Eine Reihe entwickelter Staaten, vorwiegend in Europa, steckt in einer Schuldenkrise, aus der schwer herauszukommen ist. Zu den Wegen der Lösung der Schuldenkrise gibt es ziemlich unterschiedliche Meinungen und Ansätze, wobei momentan eigentlich nur klar ist, dass es sich um eine Krise der Staatsschulden handelt. Bekanntlich besorgen sich Regierungen zum Decken eines planmäßigen Defizits des Staatshaushalts Kredite auf den Finanzmärkten, normalerweise bei privaten Investoren.
Das funktioniert so lange, wie die Käufer von Staatsanleihen der oftmals subjektiven Überzeugung sind, dass die Regierungen ihre Schulden auch zurückzahlen können. Erst wenn dieses Vertrauen nicht mehr gegeben ist, dann ist der normale Weg der Finanzierung von Defiziten versperrt, und es kommt zu dem, was man Krise nennt. Um letztere effektiv bekämpfen zu können, muss vorher geklärt werden, was die Ursache für das Auflaufen der hohen Staatsschulden ist.
Dazu wurde jetzt eine interessante Studie der Universität Bonn vorgelegt, in der Daten aus 17 Ländern für einen Zeitraum von 140 Jahren untersucht wurden. Insgesamt wurden nicht weniger als 95 Finanzkrisen angeschaut unter der Frage, ob private oder staatliche Schulden für die Gesamtwirtschaft gefährlicher seien.
Die Forscher kamen zu dem Ergebnis, dass originäre Staatsschuldenkrisen in den westlichen Ländern eine seltene Erscheinung sind, Griechenland also eine historische Ausnahme ist. Meist haben es die Regierungen der Industrieländer geschafft, ihre wachsenden Schulden rechtzeitig in den Griff zu kriegen und ein Entstehen von Krisen zu verhindern. Erst wenn Regierungen, wie in jüngster Zeit, 2008-2009, überschuldete Banken retten mussten, stiegen die öffentlichen Schulden. Die Überschuldung von Banken seinerseits beruhte fast ausschließlich auf einem sehr starken Wachstum der dem Privatsektor. Damit ist gesagt, dass in der Regel der private Sektor die eigentliche Ursache für das Entstehen hoher Staatsschulden ist ausgegebenen Kredite. Hohe Schulden verursachen also die privaten Haushalte, Unternehmen sowie die meist privatwirtschaftlich organisierten Banken selbst. Vor allem im Bereich der Finanzierung von Immobilien entstehen dabei Probleme. So auch in den Bankenkrisen Kasachstans ab 2007 und den USA 2008.

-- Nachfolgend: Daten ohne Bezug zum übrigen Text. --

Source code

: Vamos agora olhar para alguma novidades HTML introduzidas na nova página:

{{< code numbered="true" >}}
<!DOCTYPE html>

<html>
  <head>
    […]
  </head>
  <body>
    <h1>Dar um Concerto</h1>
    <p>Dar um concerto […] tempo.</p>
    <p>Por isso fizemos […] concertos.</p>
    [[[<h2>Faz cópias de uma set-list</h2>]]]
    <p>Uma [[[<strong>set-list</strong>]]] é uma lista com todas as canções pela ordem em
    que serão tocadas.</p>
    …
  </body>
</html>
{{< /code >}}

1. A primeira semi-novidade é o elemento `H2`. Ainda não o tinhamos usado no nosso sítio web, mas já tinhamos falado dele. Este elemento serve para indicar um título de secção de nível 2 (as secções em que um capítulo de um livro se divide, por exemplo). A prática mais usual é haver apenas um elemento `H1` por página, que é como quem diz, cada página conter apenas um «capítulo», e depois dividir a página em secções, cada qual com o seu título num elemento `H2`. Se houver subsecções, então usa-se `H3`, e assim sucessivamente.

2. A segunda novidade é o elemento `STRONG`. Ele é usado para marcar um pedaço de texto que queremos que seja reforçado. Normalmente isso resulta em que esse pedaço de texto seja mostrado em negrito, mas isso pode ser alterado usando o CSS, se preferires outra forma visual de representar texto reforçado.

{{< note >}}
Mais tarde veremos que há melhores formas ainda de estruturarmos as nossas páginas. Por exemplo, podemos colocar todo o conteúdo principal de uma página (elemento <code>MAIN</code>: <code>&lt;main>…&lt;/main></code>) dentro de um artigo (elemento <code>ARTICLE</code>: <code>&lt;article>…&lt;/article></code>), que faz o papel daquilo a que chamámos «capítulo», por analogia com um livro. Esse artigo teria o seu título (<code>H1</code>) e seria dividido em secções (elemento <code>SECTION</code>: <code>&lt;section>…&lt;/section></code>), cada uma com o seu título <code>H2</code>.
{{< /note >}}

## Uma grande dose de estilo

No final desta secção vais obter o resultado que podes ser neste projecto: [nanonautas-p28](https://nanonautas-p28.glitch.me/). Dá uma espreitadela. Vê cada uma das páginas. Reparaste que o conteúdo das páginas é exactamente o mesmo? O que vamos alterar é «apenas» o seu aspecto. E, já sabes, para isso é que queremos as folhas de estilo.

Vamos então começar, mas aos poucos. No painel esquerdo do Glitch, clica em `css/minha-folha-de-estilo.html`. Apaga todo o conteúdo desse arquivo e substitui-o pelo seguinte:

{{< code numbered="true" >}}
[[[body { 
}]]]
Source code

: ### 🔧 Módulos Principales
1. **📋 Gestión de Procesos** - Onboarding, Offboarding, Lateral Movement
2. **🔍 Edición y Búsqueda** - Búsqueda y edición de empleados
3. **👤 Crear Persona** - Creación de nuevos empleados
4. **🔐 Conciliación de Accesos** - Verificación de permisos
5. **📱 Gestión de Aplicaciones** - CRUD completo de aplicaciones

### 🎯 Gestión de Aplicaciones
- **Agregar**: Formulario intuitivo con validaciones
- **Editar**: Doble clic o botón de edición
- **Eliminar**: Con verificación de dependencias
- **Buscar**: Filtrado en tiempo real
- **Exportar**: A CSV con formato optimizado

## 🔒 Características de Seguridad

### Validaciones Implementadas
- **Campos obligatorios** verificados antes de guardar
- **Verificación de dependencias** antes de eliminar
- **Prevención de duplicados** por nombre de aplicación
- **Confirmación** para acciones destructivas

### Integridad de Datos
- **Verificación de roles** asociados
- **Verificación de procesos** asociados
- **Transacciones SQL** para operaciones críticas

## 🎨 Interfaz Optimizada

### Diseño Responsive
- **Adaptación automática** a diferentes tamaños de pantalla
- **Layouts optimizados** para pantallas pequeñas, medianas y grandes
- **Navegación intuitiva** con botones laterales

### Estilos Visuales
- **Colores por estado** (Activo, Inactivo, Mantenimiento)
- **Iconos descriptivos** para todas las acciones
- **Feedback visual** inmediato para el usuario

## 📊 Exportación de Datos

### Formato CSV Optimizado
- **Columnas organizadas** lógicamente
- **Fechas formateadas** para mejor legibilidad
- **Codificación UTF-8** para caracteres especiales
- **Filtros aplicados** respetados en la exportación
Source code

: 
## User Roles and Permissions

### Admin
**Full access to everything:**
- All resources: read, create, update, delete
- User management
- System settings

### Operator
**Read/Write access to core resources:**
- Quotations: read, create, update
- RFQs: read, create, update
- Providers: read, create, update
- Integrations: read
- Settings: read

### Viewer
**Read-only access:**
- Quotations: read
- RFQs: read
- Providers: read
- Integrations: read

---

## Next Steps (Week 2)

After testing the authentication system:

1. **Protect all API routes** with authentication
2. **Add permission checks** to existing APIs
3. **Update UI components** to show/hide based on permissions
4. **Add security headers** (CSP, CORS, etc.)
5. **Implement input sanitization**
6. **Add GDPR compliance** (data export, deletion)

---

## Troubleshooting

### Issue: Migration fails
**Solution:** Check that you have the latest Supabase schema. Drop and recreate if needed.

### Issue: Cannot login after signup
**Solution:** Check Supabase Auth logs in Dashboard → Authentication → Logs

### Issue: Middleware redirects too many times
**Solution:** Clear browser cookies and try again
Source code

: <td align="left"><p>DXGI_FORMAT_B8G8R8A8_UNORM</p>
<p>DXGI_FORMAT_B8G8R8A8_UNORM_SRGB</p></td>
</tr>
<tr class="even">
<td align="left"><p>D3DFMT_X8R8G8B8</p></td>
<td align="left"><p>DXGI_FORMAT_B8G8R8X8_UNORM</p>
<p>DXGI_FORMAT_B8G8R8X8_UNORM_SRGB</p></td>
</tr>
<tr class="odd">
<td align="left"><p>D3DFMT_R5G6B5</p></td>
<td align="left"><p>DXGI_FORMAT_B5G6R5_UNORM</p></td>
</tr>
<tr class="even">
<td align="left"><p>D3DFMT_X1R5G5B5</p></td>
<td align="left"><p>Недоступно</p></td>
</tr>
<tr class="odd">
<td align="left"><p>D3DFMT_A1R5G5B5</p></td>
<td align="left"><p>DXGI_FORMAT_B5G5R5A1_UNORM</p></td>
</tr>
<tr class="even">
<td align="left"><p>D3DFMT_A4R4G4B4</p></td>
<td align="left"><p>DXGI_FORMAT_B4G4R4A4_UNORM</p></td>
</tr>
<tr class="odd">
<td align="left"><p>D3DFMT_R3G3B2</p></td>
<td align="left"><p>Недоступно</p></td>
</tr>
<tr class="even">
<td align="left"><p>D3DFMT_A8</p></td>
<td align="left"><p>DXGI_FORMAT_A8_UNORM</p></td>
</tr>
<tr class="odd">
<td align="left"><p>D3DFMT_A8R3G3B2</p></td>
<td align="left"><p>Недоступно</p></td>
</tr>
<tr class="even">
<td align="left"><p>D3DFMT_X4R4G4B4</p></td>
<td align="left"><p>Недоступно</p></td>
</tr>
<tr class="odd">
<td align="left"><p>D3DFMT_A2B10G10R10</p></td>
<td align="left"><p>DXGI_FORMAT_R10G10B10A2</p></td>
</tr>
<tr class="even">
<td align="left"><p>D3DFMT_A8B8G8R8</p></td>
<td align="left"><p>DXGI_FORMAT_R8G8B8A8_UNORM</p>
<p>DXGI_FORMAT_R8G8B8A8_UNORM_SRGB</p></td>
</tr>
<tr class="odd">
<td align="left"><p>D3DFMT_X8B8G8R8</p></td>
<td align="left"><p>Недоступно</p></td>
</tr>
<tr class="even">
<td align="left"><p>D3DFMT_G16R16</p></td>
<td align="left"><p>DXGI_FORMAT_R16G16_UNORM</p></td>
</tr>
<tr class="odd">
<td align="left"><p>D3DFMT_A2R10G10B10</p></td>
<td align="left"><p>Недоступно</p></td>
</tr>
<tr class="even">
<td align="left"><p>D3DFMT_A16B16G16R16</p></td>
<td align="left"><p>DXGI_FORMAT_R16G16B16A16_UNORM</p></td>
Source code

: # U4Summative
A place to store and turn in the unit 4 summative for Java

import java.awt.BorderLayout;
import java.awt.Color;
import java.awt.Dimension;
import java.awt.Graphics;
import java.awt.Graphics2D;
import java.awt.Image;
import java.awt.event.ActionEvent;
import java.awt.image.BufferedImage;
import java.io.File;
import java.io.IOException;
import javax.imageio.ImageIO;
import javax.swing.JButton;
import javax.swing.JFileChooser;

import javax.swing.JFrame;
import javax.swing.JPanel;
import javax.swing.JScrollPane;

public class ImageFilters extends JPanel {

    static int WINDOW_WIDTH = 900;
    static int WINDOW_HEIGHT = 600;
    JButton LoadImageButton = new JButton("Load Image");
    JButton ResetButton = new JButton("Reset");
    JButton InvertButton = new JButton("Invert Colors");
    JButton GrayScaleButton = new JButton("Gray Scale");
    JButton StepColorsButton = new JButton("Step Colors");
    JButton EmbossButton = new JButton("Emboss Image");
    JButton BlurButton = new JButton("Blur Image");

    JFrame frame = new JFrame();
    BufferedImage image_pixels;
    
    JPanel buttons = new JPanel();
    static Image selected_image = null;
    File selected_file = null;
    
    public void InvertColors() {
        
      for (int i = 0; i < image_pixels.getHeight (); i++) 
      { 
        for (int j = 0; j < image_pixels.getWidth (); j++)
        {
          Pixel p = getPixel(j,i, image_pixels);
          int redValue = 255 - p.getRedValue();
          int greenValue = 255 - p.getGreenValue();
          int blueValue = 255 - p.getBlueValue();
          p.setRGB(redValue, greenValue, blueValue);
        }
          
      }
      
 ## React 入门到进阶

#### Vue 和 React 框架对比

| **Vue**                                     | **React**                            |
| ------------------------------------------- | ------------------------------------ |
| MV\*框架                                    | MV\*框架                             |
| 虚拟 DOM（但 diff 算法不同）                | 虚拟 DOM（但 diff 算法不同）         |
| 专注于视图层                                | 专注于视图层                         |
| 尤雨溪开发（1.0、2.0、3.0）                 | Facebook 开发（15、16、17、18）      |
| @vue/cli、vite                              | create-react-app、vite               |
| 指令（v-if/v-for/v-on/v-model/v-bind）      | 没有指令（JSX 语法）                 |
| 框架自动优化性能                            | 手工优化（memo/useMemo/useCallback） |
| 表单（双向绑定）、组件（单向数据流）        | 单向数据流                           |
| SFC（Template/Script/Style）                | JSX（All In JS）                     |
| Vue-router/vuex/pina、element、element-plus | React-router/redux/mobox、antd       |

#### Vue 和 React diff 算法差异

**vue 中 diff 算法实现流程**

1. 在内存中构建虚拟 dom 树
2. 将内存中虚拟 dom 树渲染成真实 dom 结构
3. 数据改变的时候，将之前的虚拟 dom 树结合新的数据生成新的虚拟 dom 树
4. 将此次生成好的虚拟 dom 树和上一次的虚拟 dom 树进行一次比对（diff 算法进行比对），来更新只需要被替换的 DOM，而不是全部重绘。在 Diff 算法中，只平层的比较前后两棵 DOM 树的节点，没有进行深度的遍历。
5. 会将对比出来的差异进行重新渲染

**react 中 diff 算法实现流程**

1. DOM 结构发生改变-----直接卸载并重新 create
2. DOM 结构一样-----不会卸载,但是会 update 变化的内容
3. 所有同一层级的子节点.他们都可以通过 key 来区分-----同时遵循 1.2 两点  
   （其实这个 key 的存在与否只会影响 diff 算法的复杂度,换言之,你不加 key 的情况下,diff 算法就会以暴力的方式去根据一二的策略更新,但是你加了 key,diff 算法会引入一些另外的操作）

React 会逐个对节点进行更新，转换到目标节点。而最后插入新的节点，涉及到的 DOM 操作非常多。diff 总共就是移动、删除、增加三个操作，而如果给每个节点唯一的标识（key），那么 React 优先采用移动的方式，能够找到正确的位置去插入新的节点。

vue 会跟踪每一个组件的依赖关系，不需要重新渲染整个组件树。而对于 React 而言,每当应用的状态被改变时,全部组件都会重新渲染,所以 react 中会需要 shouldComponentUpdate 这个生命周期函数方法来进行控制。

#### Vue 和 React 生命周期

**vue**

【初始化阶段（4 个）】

Zur Vermeidung von Staatsschuldenkrisen, so ein Resümee der Forscher, müssen Zentralbanken und Aufsichtsbehörden deshalb stärker auf das Kreditwachstum achten und sich weniger mit Fiskalregeln und Schuldenbremsen, sprich den Staatsfinanzen, beschäftigen. Auch strenge Fiskalregeln werden Staatsschuldenkrisen nicht verhindern können, weil im Ernstfall doch nur der Staat als letzte Rettungsinstanz übrigbleibt und im Krisenfall auch die sinnvollsten Regeln über Bord geworfen werden müssen.
Die genannte Studie lässt die praktizierte Strategie zur Lösung der Euro-Krise, die ja eine Staatsschuldenkrise ist, nicht optimal erscheinen. Statt die Problemländer zu allzu drastischen Einsparungen, Steuererhöhungen und Privatisierungen zum Schließen der Finanzierungslücken des Staatshaushaltes zu zwingen, sollte sich die Problemlösung auf die Reduzierung der privaten Schulden konzentrieren. Praktisch hieße dass, Möglichkeiten der Reduzierung privater Schulden zu finden, um in entstehenden Krisensituationen die Bankenbilanzen von Problemkrediten sauber zu halten, sprich Banken nicht zahlungsunfähig werden zu lassen.
Folglich hätten die von der EU, dem IWF und der EZB bereitgestellten Hilfsgelder nicht in erster Linie dem Bankensektor, sondern den privaten Schuldnern zufließen müssen. Klar ist hierbei, dass Regierungen mit geringerer Verschuldung in Schuldenperioden besser reagieren können als Regierungen mit hohen Schulden. Unklar bleibt jedoch, wie erreicht werden soll, dass die Möglichkeit der Reduzierung privater Schulden durch staatliche Maßnahmen nicht zu einem leichtfertigen Verhalten der privaten Kreditnehmer führt, die gerade im Wissen darauf, dass „Jemand“ schon helfen wird, sich bewusst über beide Ohren verschulden. Darauf gibt die genannte Studie leider keine Antwort.